The region between the stars remains a mystery because we have yet to reach it. Solar winds, a stream of particles emitted from the central star of the Solar System, push the materials we need to study away. If we can reach the region of space beyond the influence of the Sun, we will be able to collect the “pure” samples of the Milky Way for the first time.
Mr. Alkalai looks forward to the day he can see valuable samples with his own eyes. In his 60s, he cannot expect the giant laser array of Breakthrough Starshot to come to fruition. Instead, he proposes a simpler yet unproven technology known as solar thermal rockets.
“It’s challenging, but we are modeling the related physical factors,” Mr. Alkalai explained. He hopes to soon test some components of the solar thermal rocket system and turn those designs into a complete mission within the next decade. About ten years after launch, the device would reach interstellar space.
In addition to collecting samples from the galaxy, the spacecraft will record the Sun’s influence on the distant void, studying the structural dust within the Solar System. A smooth journey will allow the probe to conveniently pass by a certain planet.
Mr. Alkalai calls this trip “unlike any project we have undertaken in the past.”
Peeking Instead of Visiting
Concepts like solar thermal rockets or laser-ion engines are impressive, but they still reside firmly in the realm of science fiction. The distance between the Solar System and interstellar space remains daunting with current technology. However, this does not deter researcher Turyshev, who is designing a “virtual” mission to help us reach another star.
He is nurturing a telescope project based on a theoretical method known as “the solar gravitational lens (SGL)”.
A telescope positioned to take advantage of the SGL would witness a beautiful phenomenon. When looking towards the Sun, the telescope would see light from objects behind it being stretched, forming a ring surrounding the Sun. This bright ring is known as the Einstein Ring (also referred to as the Chwolson Ring, named after Russian physicist Orest Khvolson), which appears due to the gravitational light-bending effect of the Sun.
According to Mr. Turyshev, a telescope that can utilize the SGL would focus on specific points on the Einstein Ring, reconstructing images of distant places—potentially stars, exoplanets in other star systems, galaxies—into a high-resolution image.
Theoretically, the image could be that clear. An image with a resolution of 1000×1000 pixels would be clear enough to contain data about an object 15 km wide located 100 light-years away from the telescope (approximately 950 trillion kilometers).
The mission would require equipment the size of the Hubble Space Telescope, surviving a planned journey of 547 astronomical units, equivalent to 82 billion kilometers, which is 55,000 times the distance between the James Webb Space Telescope and Earth. As proposed by Mr. Turyshev, the arduous trip would last 17 years, guided by an artificial intelligence system.

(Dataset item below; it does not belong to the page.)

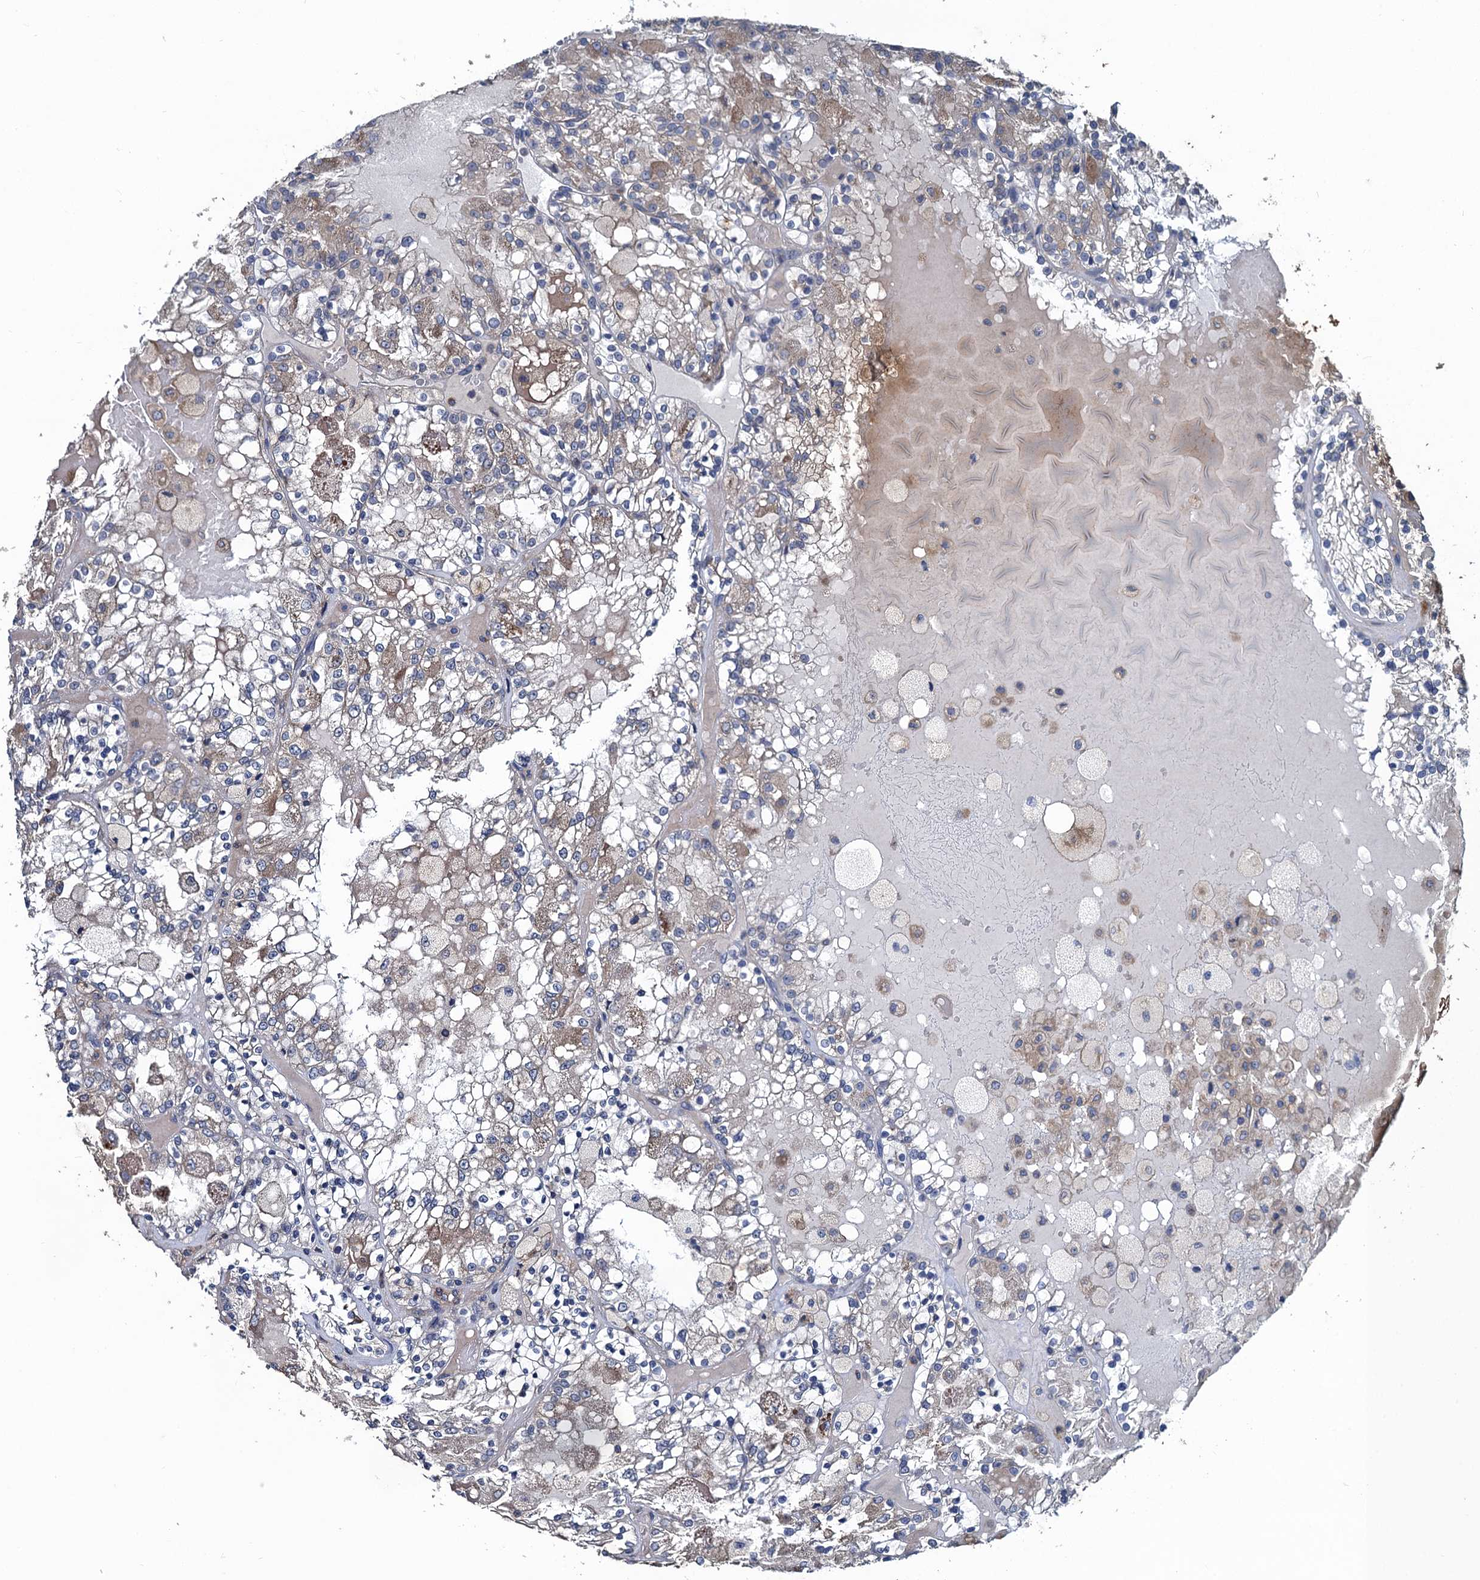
{"staining": {"intensity": "negative", "quantity": "none", "location": "none"}, "tissue": "renal cancer", "cell_type": "Tumor cells", "image_type": "cancer", "snomed": [{"axis": "morphology", "description": "Adenocarcinoma, NOS"}, {"axis": "topography", "description": "Kidney"}], "caption": "There is no significant expression in tumor cells of renal cancer.", "gene": "SNAP29", "patient": {"sex": "female", "age": 56}}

Above all, they will need a research target—a planet worth billions of dollars of investment and decades of research and development. With the motto “start with the easy tasks,” NASA is currently looking for an Earth-sized exoplanet capable of supporting life.
“Ultimately, to see life on an exoplanet, we will have to visit it. But an observational mission will allow us to study potential targets long before many decades, even centuries,” Mr. Turyshev enthusiastically proposed.
This journey, which could change human perception, will demand more than the success of ion engines and “solar rubber bands.” It is a distant destination, but at least we have valuable experiences in deploying telescopes into the cold void.
The upcoming achievements announced by the James Webb Space Telescope development team will fuel Mr. Turyshev’s project while opening up new viable research directions. After all, seeing is believing, and when we can see and measure accurately, then seeing will lead to visiting.